What is the process for becoming a Democratic presidential delegate? How do they get to the party’s national convention in Philadelphia?
CCTV’s Jessica Stone introduces you to a Virginia delegate and why it is important to her.
Sue Langley is passionate about politics. After sitting on the sidelines during the contested 2000 U.S. presidential election, she decided to get involved with the Democratic Party. Now, she leads the Fairfax County, Virginia Democrats.
“I grew up poor, and I think one thing I value is to help people. I got… you know, some other people helped me along the way …and I thought that it’s something we have to do,” Langley said.
In 2008, as a delegate to the national party convention, Sue helped Hillary Clinton campaign for president. Four years later, she was a national delegate helping elect President Barack Obama – for a second term.

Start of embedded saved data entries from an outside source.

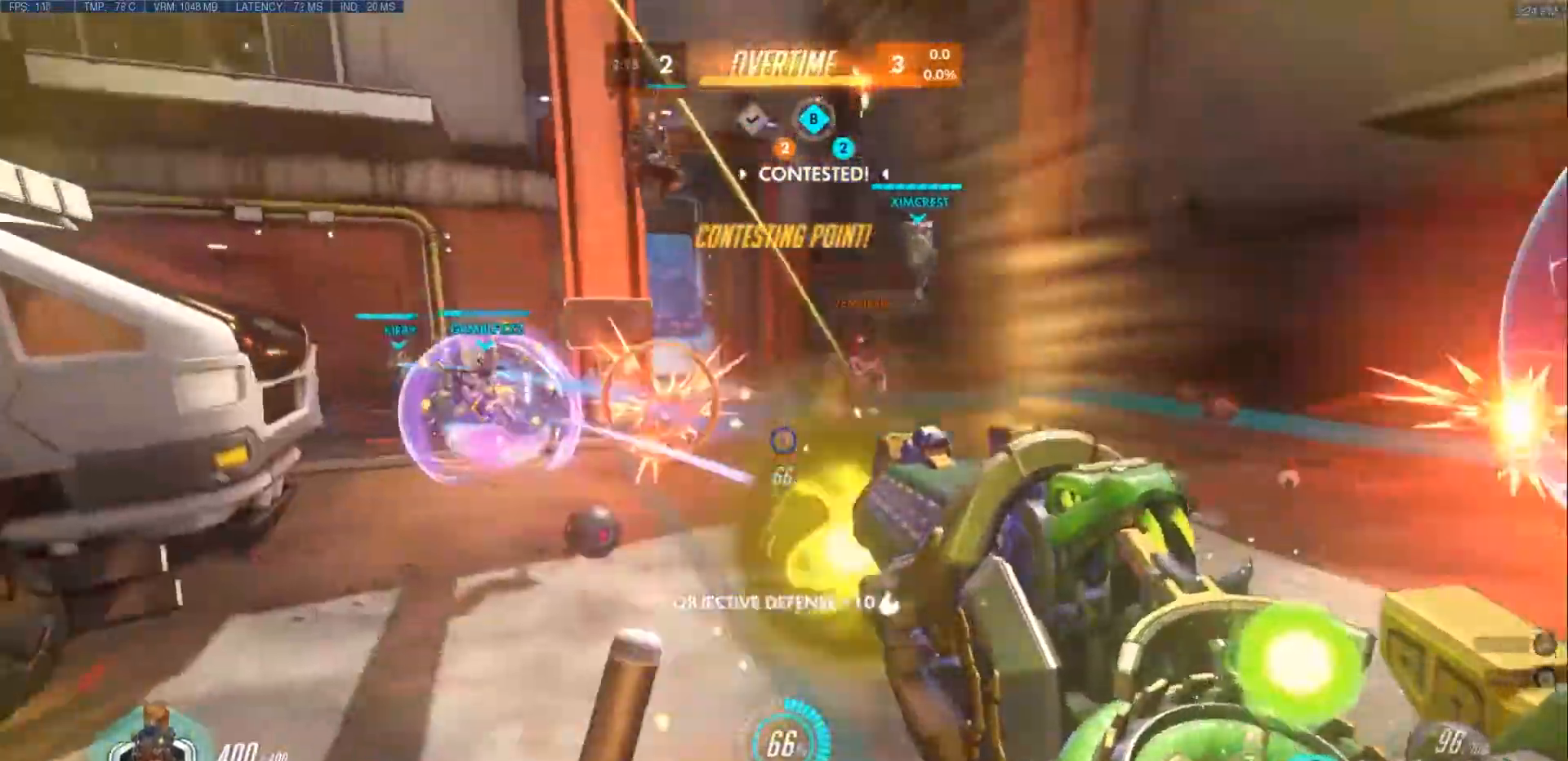
{"keys": ["d", "s", "space"], "mouse": ["left"], "events": [[100, "a", "up"], [400, "space", "down"], [483, "d", "down"]]}
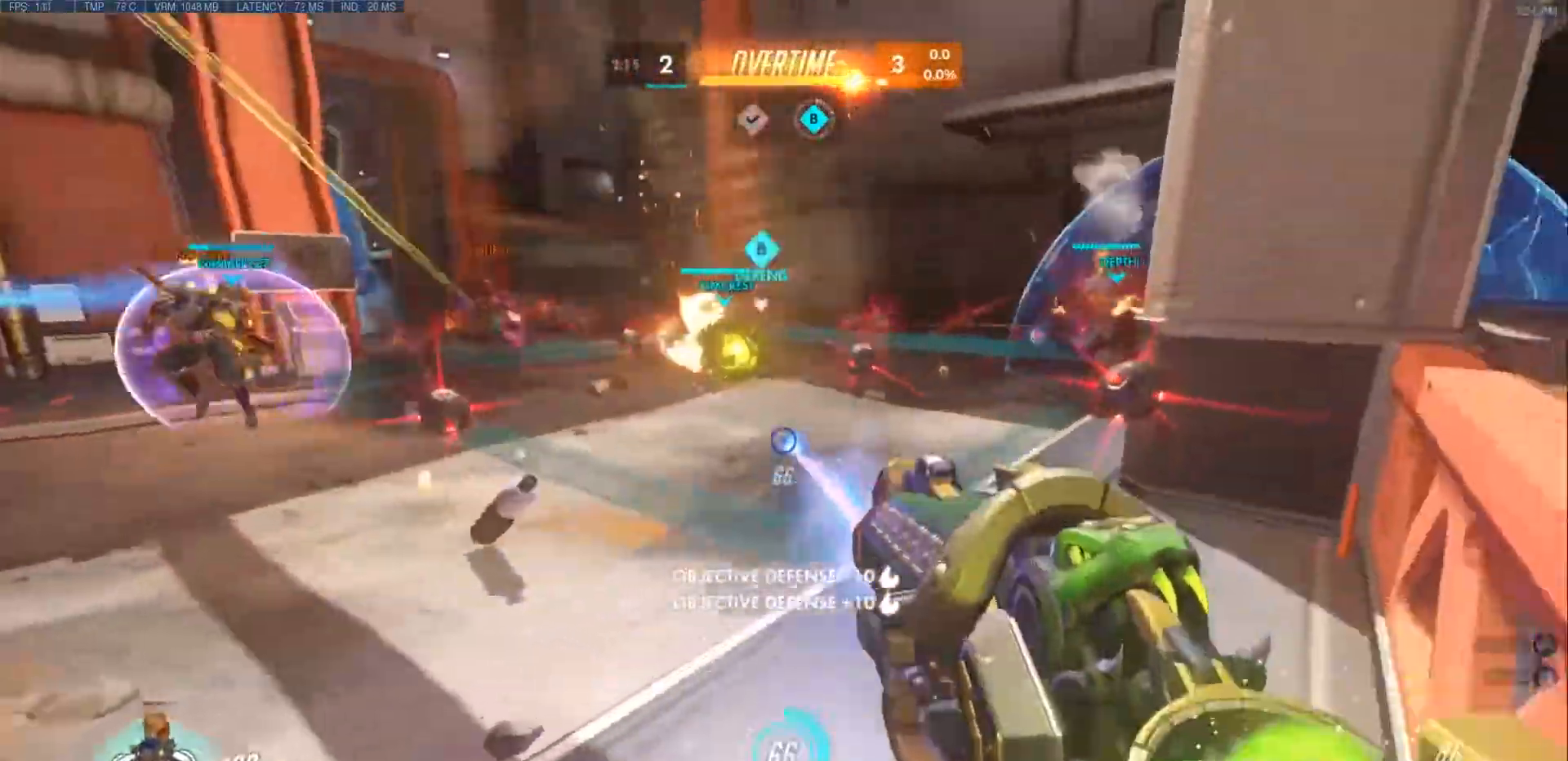
{"keys": ["d"], "mouse": ["right"], "events": [[67, "space", "up"], [133, "d", "up"], [150, "mouse_left", "up"], [183, "d", "down"], [183, "space", "down"], [200, "mouse_right", "down"], [350, "mouse_right", "up"], [367, "space", "up"], [383, "s", "up"], [417, "mouse_right", "down"]]}
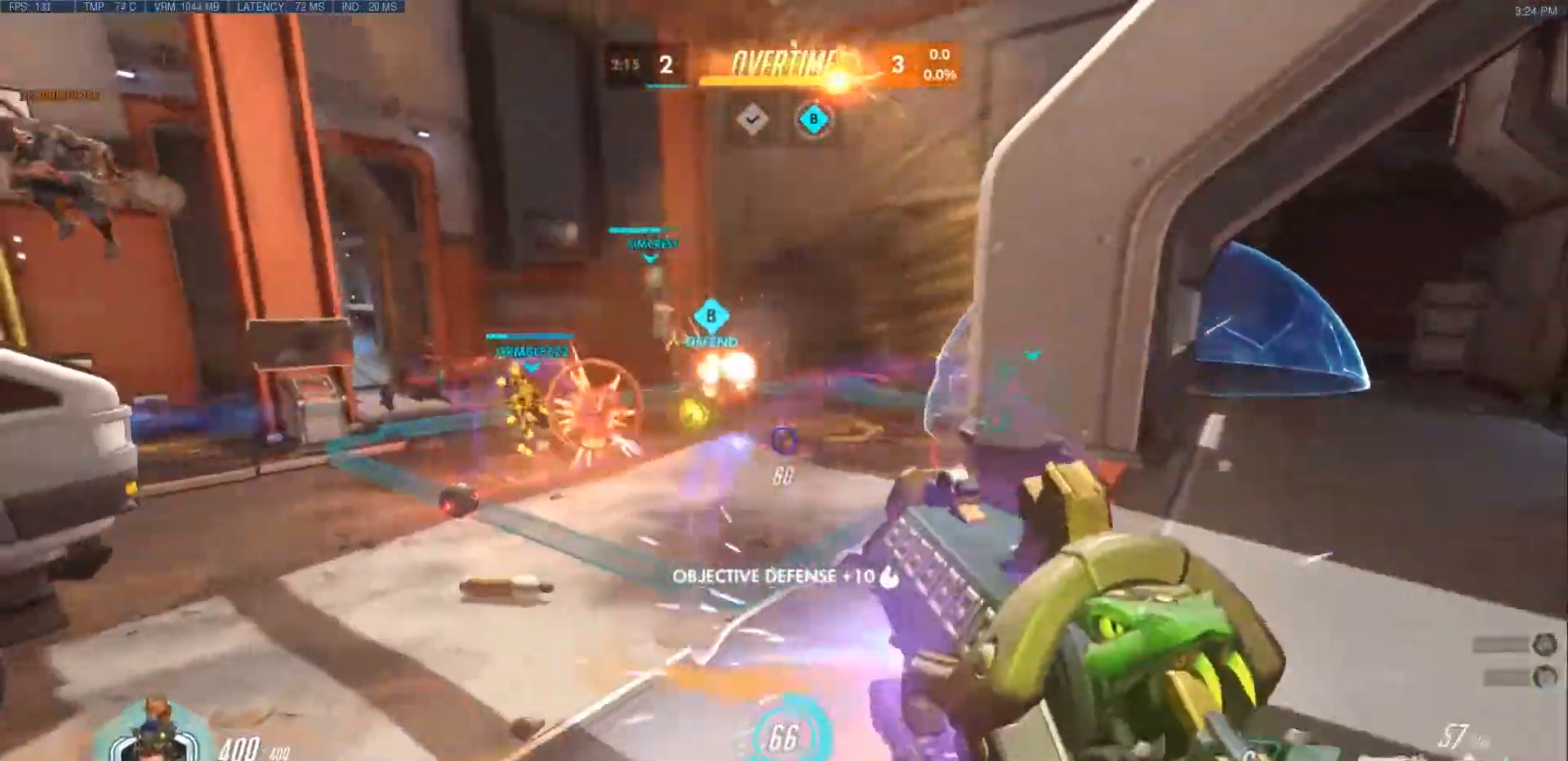
{"keys": ["r"], "mouse": ["left"], "events": [[50, "w", "down"], [67, "mouse_right", "up"], [150, "mouse_left", "down"], [250, "space", "down"], [317, "d", "up"], [400, "w", "up"], [450, "space", "up"], [483, "r", "down"]]}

Sue knows that food and phone calls are key ingredients in a campaign. We caught up with her as she tried to convince fellow Democrats to make her an at-large delegate at the Democratic Party’s 2016 national convention. She’s supporting Clinton again.
Originally from Thailand, Sue believes in reforming the American immigration system.
“I believe that we do need to secure our border. It’s a federal issue, and that’s an issue that is aware of. But you know building a wall and that sort of thing. That is really not something that I believe in.”
Sue says her biggest selling point is her influence with voters here in Fairfax, Virginia. It’s the most populous part of the state, a key swing state for the presidential candidates in November.
She hopes to use that influence to unify Democrats behind Hillary Clinton.
“My opinion is not beating Sanders’ supporters. My opinion is to beat Donald Trump!”
That spirit led Sue to victory at the party’s state convention in mid-June. She says getting to cast her delegate vote for Hillary at the party’s national convention will be a privilege.